WHAT IS EXPECTED:
Exact copies of the lines below, from the one with "молодым предпринимателям" up to and including the one with "o de 2022, face à necessidade", are what this calls for; leave out pictures.

SUPPLIED MATERIAL:

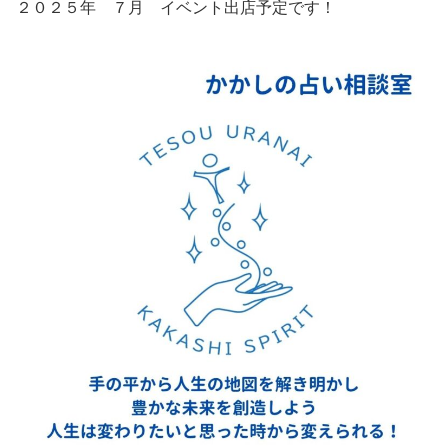
２０２５年 ７月 イベント出店予定です！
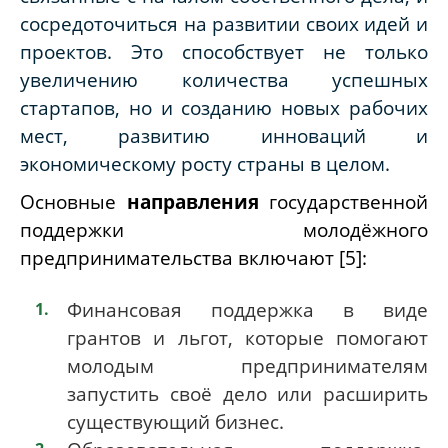
сосредоточиться на развитии своих идей и
проектов. Это способствует не только
увеличению количества успешных
стартапов, но и созданию новых рабочих
мест, развитию инноваций и
экономическому росту страны в целом.
Основные
направления
государственной
поддержки молодёжного
предпринимательства включают [5]:
Финансовая поддержка в виде
грантов и льгот, которые помогают
молодым предпринимателям
запустить своё дело или расширить
существующий бизнес.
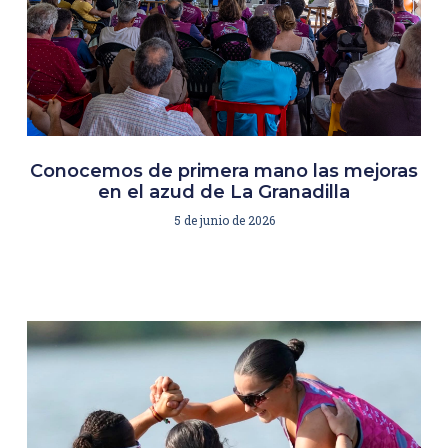
Conocemos de primera mano las mejoras
en el azud de La Granadilla
5 de junio de 2026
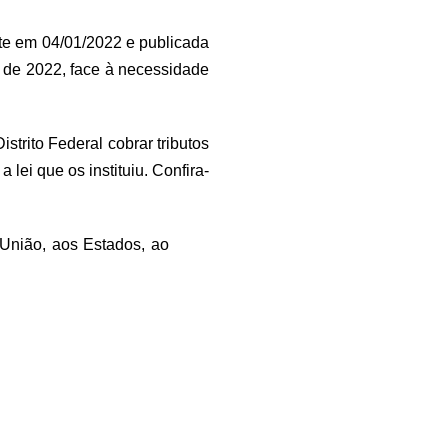
te em 04/01/2022 e publicada
o de 2022, face à necessidade
strito Federal cobrar tributos
lei que os instituiu. Confira-
 União, aos Estados, ao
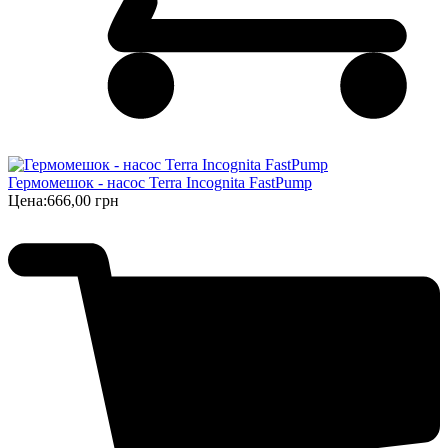
Гермомешок - насос Terra Incognita FastPump
Цена:
666,00 грн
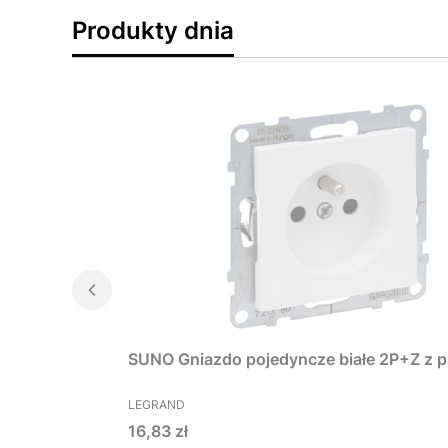
Produkty dnia
SUNO Gniazdo pojedyncze białe 2P+Z z p
PRODUCENT
LEGRAND
Cena
16,83 zł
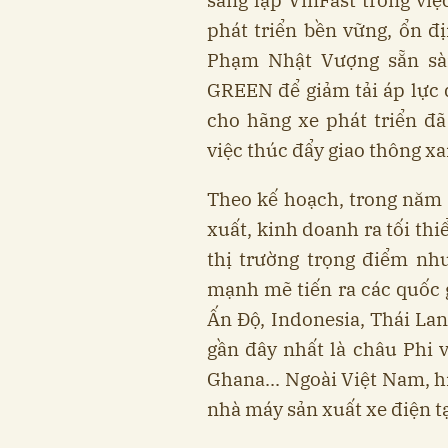
sáng lập VinFast trong vi
phát triển bền vững, ổn đ
Phạm Nhật Vượng sẵn sàn
GREEN để giảm tải áp lực đ
cho hãng xe phát triển đ
việc thúc đẩy giao thông xa
Theo kế hoạch, trong năm 
xuất, kinh doanh ra tối thi
thị trường trọng điểm nh
mạnh mẽ tiến ra các quốc 
Ấn Độ, Indonesia, Thái Lan
gần đây nhất là châu Phi v
Ghana... Ngoài Việt Nam, h
nhà máy sản xuất xe điện t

SOLUTION FOR THIS TASK:
молодым предпринимателям
запустить своё дело или расширить
существующий бизнес.
Conocemos de primera mano las mejoras
en el azud de La Granadilla
5 de junio de 2026
te em 04/01/2022 e publicada
o de 2022, face à necessidade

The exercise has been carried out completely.